[Prompt]:
Output range, inclusive: from the line containing "Image width covers" to the line containing "1. metal strip with hole [227,51,369,122]". Restate those lines from the data below word for word and only those.
Records supplied section start
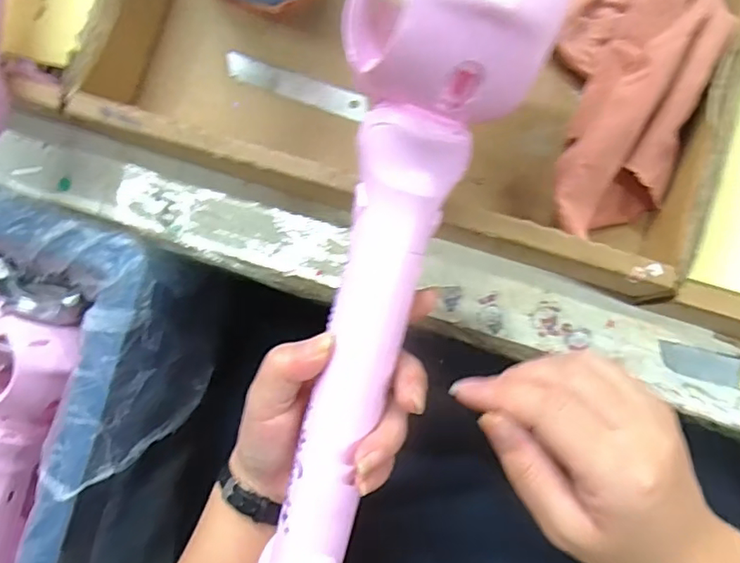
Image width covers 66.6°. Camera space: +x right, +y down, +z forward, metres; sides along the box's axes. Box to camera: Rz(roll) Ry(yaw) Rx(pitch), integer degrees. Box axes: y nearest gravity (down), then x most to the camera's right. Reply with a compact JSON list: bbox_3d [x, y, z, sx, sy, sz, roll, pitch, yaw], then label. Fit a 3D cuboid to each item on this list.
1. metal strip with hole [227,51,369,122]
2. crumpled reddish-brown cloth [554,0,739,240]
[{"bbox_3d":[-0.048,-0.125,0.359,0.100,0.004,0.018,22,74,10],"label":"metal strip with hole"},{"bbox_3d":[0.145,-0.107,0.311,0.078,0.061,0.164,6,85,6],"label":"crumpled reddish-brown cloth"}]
Records supplied section end
Records supplied section start
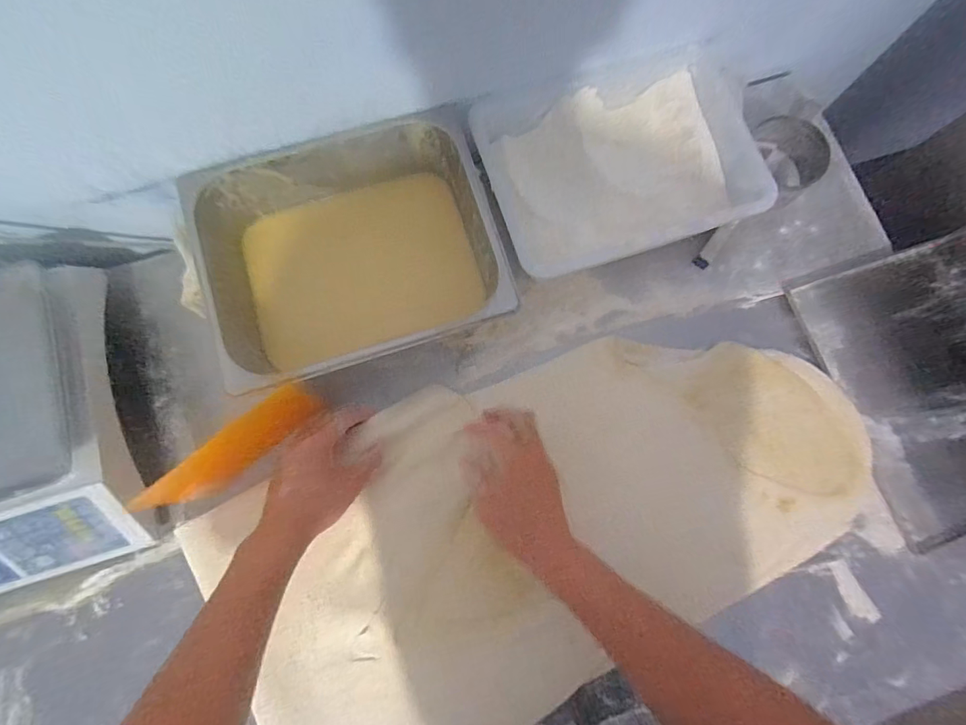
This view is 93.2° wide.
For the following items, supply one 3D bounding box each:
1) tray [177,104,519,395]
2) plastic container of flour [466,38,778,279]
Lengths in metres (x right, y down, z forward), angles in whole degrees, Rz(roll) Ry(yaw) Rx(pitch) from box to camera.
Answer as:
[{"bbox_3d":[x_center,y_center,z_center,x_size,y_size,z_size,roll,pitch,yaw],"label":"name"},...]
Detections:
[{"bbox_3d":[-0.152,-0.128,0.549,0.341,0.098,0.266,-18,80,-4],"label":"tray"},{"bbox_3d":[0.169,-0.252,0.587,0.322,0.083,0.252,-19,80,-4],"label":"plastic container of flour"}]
Records supplied section end
[Exercise result]:
Image width covers 66.6°. Camera space: +x right, +y down, +z forward, metres; sides along the box's axes. Box to camera: Rz(roll) Ry(yaw) Rx(pitch), integer degrees. Box axes: y nearest gravity (down), then x most to the camera's right. Reply with a compact JSON list: bbox_3d [x, y, z, sx, sy, sz, roll, pitch, yaw], then label. Fit a 3D cuboid to each item on this list.
1. metal strip with hole [227,51,369,122]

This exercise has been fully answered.